= TO-DO ITEM =
In the blog post about growing golf, what does the writer see as the solution to the golf industry's troubles?

= PASSAGE FOR REVIEW =
========

Thursday, February 23, 2012

Let's #GrowGolf Through Honest & Open Dialogue

I am a firm believer that the solution to the golf industry’s troubles is to grow the game amongst new players as opposed to trying to squeeze more money, time and participation out of existing players.  This may seem like an obvious statement but not everyone in the industry agrees with me, starting with some major equipment manufacturers who have told me as much.

In order to grow the game amongst new players, we need to do two things:
1.    Be honest in our assessment of where we stand and why.  We don’t always see this, as evidenced by this recent Tweet by SNAG on February 13:
snaggolf@snaggolf – 10 million kids learning #golf using SNAG!

========

Plain-text document sources
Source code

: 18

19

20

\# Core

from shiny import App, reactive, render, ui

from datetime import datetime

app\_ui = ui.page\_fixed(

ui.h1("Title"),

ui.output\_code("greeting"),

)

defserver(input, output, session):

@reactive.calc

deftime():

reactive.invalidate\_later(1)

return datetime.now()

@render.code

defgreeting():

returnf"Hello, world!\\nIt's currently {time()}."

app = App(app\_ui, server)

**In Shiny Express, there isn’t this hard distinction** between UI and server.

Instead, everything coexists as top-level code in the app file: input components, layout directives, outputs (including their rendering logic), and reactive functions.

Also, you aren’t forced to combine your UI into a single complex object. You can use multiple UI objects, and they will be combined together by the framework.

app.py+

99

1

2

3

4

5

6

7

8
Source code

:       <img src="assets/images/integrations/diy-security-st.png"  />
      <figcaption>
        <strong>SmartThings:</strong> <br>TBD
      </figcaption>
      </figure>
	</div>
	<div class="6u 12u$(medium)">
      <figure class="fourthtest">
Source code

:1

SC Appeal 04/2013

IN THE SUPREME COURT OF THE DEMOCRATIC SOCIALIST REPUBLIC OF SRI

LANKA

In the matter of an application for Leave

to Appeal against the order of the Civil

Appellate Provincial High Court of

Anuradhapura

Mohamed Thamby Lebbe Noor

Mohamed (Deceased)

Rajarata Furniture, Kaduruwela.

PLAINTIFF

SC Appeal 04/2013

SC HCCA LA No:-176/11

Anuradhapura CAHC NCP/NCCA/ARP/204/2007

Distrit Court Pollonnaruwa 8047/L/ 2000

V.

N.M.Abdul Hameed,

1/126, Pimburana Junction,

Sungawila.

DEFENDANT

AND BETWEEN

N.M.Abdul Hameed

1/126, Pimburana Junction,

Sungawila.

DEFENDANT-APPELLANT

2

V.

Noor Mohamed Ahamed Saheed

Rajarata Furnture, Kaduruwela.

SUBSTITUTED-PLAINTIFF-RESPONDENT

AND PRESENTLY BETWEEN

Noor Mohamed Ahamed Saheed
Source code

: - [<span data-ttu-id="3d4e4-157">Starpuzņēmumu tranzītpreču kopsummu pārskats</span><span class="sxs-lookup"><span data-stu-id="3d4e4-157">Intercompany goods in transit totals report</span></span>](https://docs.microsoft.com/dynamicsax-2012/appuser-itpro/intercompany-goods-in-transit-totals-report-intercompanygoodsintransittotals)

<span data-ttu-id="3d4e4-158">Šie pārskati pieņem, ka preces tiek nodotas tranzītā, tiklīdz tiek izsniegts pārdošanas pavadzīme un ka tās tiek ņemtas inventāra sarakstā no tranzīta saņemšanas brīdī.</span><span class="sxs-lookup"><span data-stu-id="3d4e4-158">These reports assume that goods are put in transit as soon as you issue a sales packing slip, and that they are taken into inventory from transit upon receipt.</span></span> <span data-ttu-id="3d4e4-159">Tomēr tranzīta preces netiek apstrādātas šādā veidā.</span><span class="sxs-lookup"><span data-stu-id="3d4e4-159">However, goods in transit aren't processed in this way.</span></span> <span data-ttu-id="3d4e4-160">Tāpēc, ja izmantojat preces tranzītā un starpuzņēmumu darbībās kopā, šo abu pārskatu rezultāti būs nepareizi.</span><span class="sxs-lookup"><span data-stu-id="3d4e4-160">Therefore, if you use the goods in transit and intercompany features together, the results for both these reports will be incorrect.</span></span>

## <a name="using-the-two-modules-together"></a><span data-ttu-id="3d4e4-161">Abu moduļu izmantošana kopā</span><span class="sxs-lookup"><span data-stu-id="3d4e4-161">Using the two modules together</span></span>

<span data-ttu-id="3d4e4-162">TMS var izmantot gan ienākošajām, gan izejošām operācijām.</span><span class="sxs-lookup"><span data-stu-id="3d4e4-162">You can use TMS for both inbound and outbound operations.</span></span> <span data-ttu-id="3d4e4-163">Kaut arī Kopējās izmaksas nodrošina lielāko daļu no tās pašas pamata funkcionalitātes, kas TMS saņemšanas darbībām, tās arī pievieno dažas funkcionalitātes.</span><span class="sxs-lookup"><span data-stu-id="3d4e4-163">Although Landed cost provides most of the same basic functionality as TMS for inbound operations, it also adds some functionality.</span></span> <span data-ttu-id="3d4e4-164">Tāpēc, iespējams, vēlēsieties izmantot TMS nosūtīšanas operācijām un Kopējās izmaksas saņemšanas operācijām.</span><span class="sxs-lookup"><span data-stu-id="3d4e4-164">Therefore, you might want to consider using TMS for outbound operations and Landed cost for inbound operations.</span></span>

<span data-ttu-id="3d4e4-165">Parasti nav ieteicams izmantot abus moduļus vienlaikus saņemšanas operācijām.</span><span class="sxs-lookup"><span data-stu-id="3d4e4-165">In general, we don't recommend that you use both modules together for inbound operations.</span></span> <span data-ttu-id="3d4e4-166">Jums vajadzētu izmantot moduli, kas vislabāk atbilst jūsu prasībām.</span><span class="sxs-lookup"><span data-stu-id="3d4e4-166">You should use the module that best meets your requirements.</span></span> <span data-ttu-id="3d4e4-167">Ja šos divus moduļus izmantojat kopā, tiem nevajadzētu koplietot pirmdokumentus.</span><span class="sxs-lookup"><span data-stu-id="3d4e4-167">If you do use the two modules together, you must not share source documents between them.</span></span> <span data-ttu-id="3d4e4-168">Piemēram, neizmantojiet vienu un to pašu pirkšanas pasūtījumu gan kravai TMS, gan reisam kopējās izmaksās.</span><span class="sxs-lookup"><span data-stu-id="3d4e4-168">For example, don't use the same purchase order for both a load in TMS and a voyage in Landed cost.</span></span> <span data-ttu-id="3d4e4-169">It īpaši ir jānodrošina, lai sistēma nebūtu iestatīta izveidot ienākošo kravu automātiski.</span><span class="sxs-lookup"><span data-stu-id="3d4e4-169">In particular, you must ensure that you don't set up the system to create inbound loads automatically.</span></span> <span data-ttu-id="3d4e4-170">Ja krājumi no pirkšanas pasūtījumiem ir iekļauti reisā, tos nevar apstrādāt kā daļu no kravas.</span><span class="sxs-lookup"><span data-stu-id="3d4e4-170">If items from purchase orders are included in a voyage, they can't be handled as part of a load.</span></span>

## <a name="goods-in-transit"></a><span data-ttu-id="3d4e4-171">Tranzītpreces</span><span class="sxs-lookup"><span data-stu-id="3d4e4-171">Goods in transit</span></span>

========

= RESPONSE BOX =
Growing the game among new players instead of trying to squeeze more money, time and participation out of existing players.